* _Provided records_:
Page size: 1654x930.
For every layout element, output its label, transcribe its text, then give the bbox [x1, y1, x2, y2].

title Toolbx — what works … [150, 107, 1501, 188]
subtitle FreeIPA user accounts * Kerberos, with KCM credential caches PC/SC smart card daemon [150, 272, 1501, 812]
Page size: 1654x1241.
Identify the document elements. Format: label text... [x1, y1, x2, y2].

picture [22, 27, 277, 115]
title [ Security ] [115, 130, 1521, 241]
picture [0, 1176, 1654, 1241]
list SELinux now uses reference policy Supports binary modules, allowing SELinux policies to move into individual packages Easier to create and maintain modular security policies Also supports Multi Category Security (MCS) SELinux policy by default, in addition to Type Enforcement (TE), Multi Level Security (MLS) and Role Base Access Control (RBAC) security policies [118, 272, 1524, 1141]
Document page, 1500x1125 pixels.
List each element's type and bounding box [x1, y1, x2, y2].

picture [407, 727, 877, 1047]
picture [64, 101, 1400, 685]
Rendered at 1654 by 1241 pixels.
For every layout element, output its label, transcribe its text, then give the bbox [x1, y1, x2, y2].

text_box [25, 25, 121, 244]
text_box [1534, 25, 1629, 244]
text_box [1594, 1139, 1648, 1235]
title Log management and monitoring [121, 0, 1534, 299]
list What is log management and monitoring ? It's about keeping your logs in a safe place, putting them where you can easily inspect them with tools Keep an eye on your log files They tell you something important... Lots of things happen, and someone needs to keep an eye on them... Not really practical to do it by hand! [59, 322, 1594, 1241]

* _Stated goal_:
Please reproduce every one of the rows above word for word, without changing anything.

* _Complete answer_:
Page size: 1654x930.
For every layout element, output its label, transcribe its text, then give the bbox [x1, y1, x2, y2].

title Toolbx — what works … [150, 107, 1501, 188]
subtitle FreeIPA user accounts * Kerberos, with KCM credential caches PC/SC smart card daemon [150, 272, 1501, 812]
Page size: 1654x1241.
Identify the document elements. Format: label text... [x1, y1, x2, y2].

picture [22, 27, 277, 115]
title [ Security ] [115, 130, 1521, 241]
picture [0, 1176, 1654, 1241]
list SELinux now uses reference policy Supports binary modules, allowing SELinux policies to move into individual packages Easier to create and maintain modular security policies Also supports Multi Category Security (MCS) SELinux policy by default, in addition to Type Enforcement (TE), Multi Level Security (MLS) and Role Base Access Control (RBAC) security policies [118, 272, 1524, 1141]
Document page, 1500x1125 pixels.
List each element's type and bounding box [x1, y1, x2, y2].

picture [407, 727, 877, 1047]
picture [64, 101, 1400, 685]
Rendered at 1654 by 1241 pixels.
For every layout element, output its label, transcribe its text, then give the bbox [x1, y1, x2, y2].

text_box [25, 25, 121, 244]
text_box [1534, 25, 1629, 244]
text_box [1594, 1139, 1648, 1235]
title Log management and monitoring [121, 0, 1534, 299]
list What is log management and monitoring ? It's about keeping your logs in a safe place, putting them where you can easily inspect them with tools Keep an eye on your log files They tell you something important... Lots of things happen, and someone needs to keep an eye on them... Not really practical to do it by hand! [59, 322, 1594, 1241]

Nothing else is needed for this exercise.